Meeting to review rising school cost
November 8, 1993
The Committee to Study Affordability in Higher Education will meet today to take up its charge to examine issues of cost at Illinois’ public universities.
The committee was established earlier this year by the Illinois Board of Higher Education as part of its Priorities Quality and Productivity initiative.
As part of its charge, the committee will review the recent rising cost of tuition and student fees at the state’s 12 public universities as well as other trends in higher education including student retention and time until graduation. The committee is expected to give recommendations to the IBHE on these issues next September.
Today will be the committee’s first meeting. Rey Brune, committee chair and IBHE board member, said although the IBHE has been specific about what it wants the committee to look at, he is uncertain what form of recommendation the committee will come up with.
He said one of his biggest concerns is the rising cost of higher education on students.
“I think the burden of cost is being increased on students too heavily,” he said. “I think we have to keep in mind this burden to students. A tuition increase is a lot more severe to the student than beneficial to the university.”
The IBHE has cited the cost to students as one of its reasons for establishing the committee.
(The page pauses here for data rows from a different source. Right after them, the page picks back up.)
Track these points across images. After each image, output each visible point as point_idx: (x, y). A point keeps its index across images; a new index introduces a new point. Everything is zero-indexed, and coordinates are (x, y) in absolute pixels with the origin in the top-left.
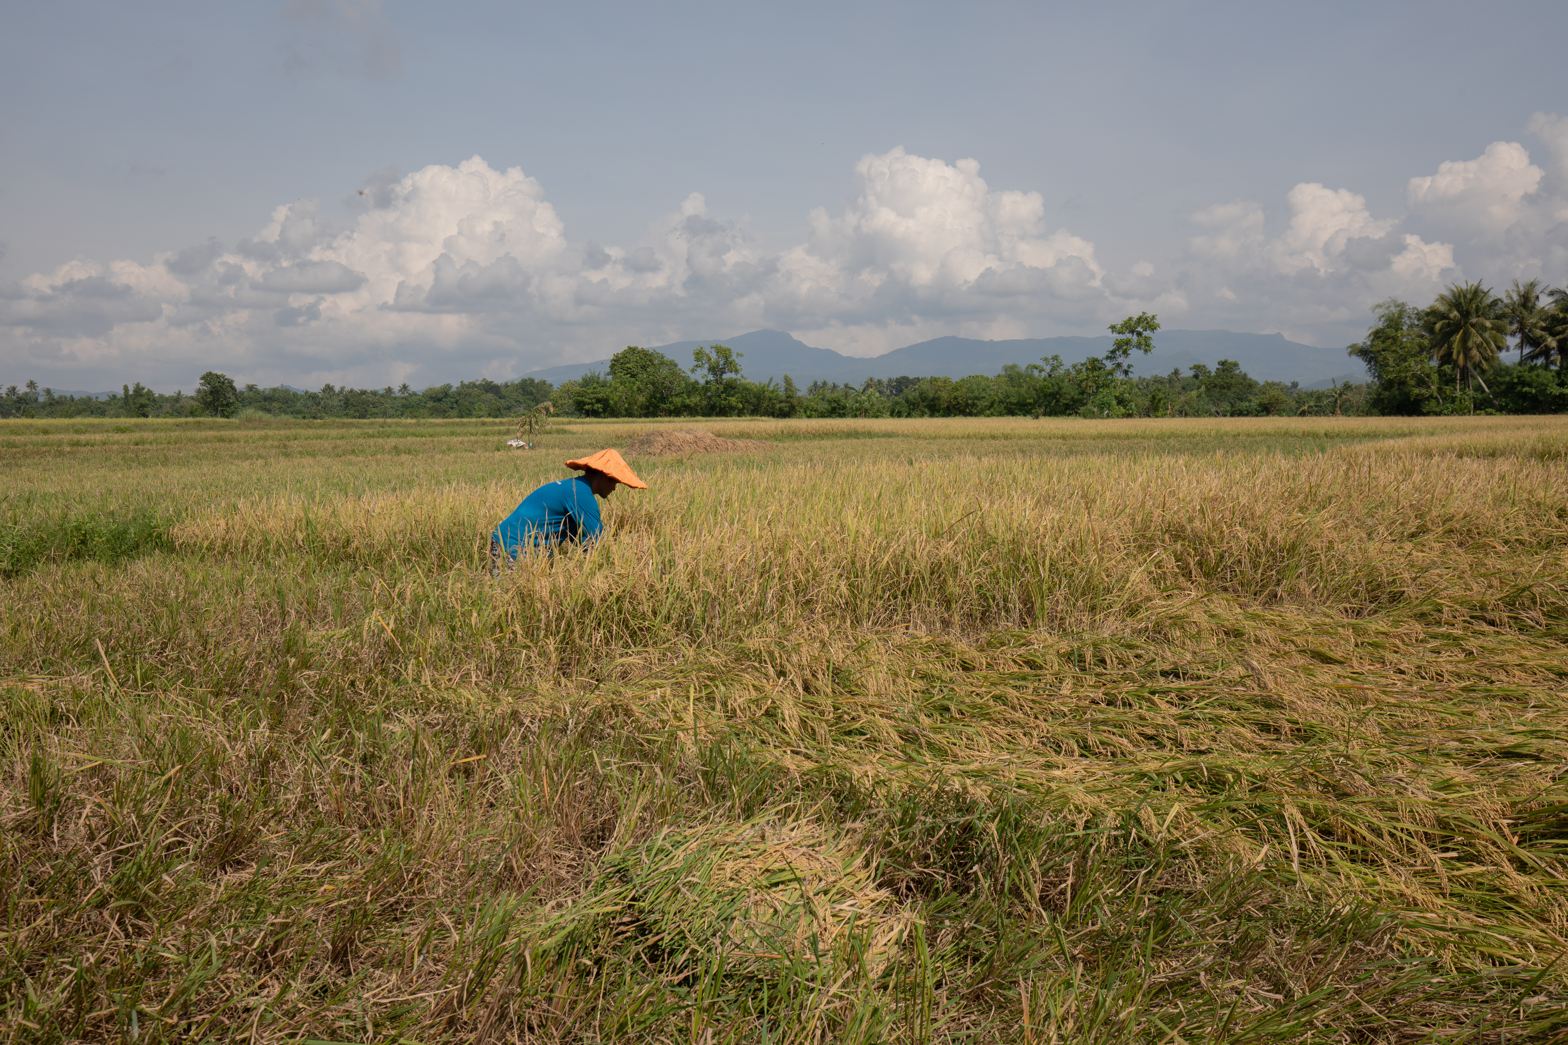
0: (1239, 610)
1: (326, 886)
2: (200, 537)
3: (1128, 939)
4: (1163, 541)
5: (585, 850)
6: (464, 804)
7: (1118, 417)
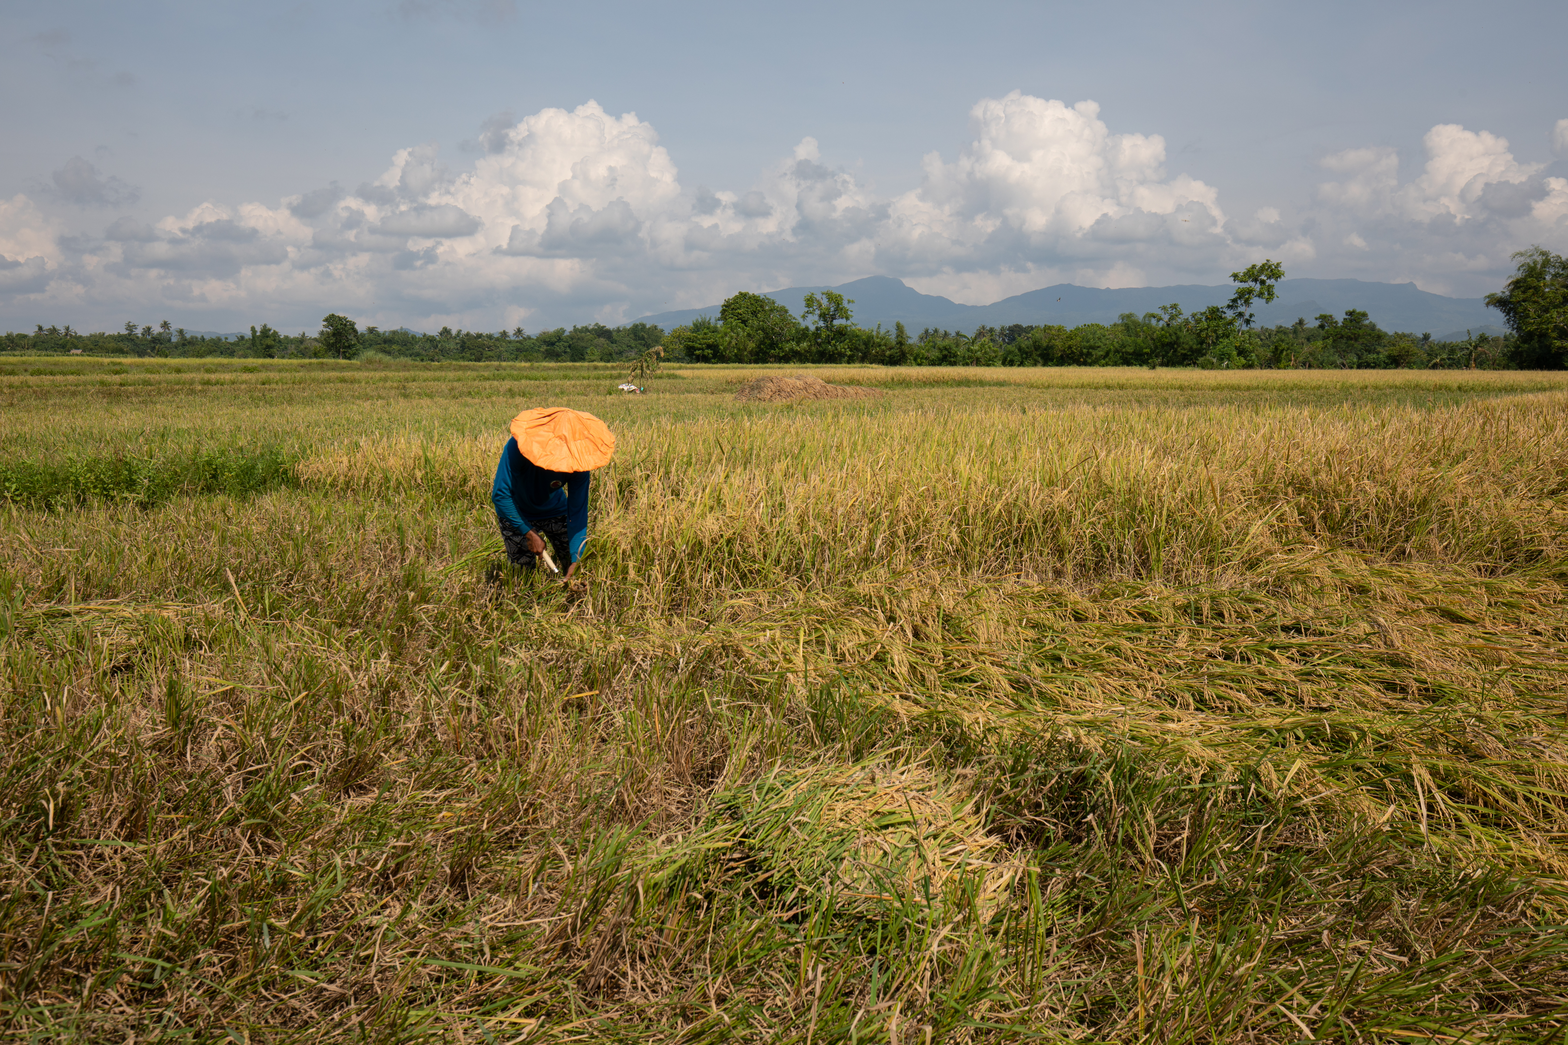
0: (1364, 566)
1: (444, 813)
2: (325, 473)
3: (1245, 895)
4: (1286, 494)
5: (695, 788)
6: (578, 736)
7: (1238, 368)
It also has listed the financial strain on the Illinois Student Assistance Commission caused by tuition increases and potential university reallocation savings as other reasons for the committee.
The committee is one more in a variety of actions being taken by the IBHE to enforce its PQP initiative. PQP is the IBHE’s attempt to streamline the state’s higher education system through program cuts and dollar reallocations. Through PQP it recommended 190 programs for elimination last year.
The committee will meet in at 1 p.m. today in Chicago in what Brune said would be an “organizational meeting.”